The appellant was convicted of housebreaking c/s 294 (1), Penal Code. The appellant occupied a room in the house where the complainant – one Clementina – also resided. At about 7 a.m. on the day in question, the complainant left her room to go to the market; she locked the door before leaving. It appears that, though each room of the house is separated from its neighbour by a wall, such division does not reach up to the apex of the roof but goes only part-way; there is no ceiling in any of these rooms. The complainant returned to her room at about 11 a.m. and found the appellant climbing the intervening wall on the way back to his own chamber. The alarm was raised and the accused’s room visited where it was found that a table had been placed in the accused from in such position as would enable him to mount it and to climb over the top of the separating partition. The complainant examined her belongings and found a sum of Shs. 12/- in silver had disappeared from beneath her mattress. The accused man was arrested upon the charge on which he was tried.

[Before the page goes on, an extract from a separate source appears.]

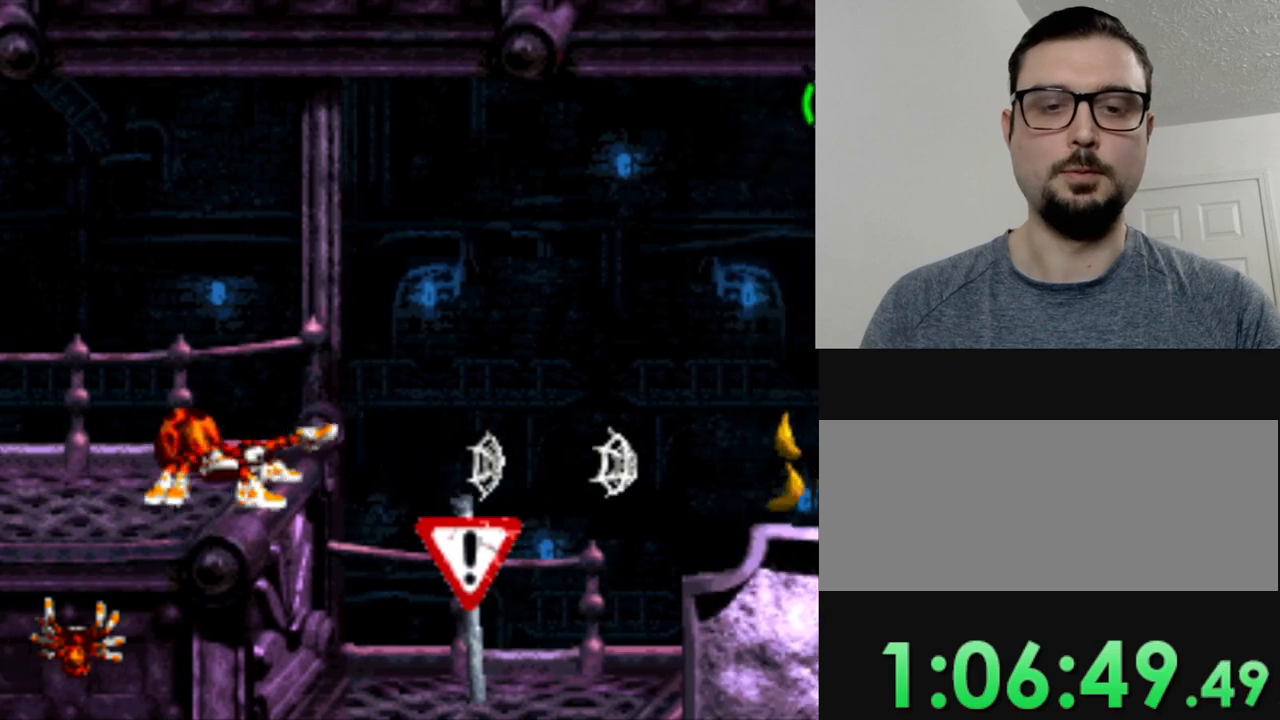
{"buttons": ["DPAD_RIGHT"], "events": []}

Held: “The only matter for consideration in this appeal is the question of whether the facts as found by the learned magistrate constitute the offence of house- breaking. Learned counsel for the Republic supported the conviction, maintaining that the breaking and entering which form necessary ingredients of the offence have both been demonstrated. This is undoubtedly true in so far as the “entering” by the appellant of the room of the complainant is concerned and there is abundant evidence of this. But what of the “breaking?” it is trite law that “breaking” may be an actual breaking of the house, or may amount to breaking of a more technical or constructive nature, as for instance when doors or windows properly shut but unsecured inside are opened. There are numerous authorities which distinguish between instances where a door or window is shut and latched and one where it has been left ajar. In the former case here is a breaking, while in the latter the element of “breaking” is absent. The distinction appears to be one which has in it a notional element. The authorities appear to regard an aperture needlessly left open, as it were an implicit invitation to enter or at the least as a situation not proclaiming a state of inviolability of the premises concerned. The leaving ajar of a door consequently has not the express implication of security that a closed door denotes. As was said by the court in Rex v. Springgs and Nancock. 174 E.R. 122:- “If a man chooses to leave an opening in the wall or roof of his house instead of a fastened window, he must take the consequence. The entry through such an opening is not a breaking.” The court distinguished. In Rev. v. William Brice 168 E.R. 892, entry through a chimney on the grounds that such aperture is left open permanently of necessity. And in Rex v. James Lewis & Another 172 E. R. 285 the court held that entry through an aperture in a cellar window to admit light, through which a thief entered at night, is not burglary, Vaughan, E observing: - “Do you think that if a person leaves a hole in the side of his house big enough for a man to walk in, a person entering at it with intent to steal goods would be guilty of burglary? I think not and I am of opinion that this is not a burglary”. Now applying the principle which seem to be disclosed in these cases, it would appear that partial screening – off only between the two rooms (which of course constitute
Separate “dwelling-houses) does not express any state of inviolability which must be breached before the offence of burglary can be committed. The opening above the common wall between the two rooms is not left for any purpose – save perhaps by reason of the costs of construction. While it may, it is true, contribute to some extent to the ventilation of the separate premises, there seems to be no real reason, left alone necessity, for the existence of this aperture, and it clearly precludes that apparent semblance of security which I think forms a necessary constituent of a dwelling-house before it can be breached and made the subject of burglarious entry. As a consequent result therefore, no offence of house-breaking is disclosed, for one of the ingredients thereof – a breaking – is clearly absent. Appeal allowed and conviction quashed.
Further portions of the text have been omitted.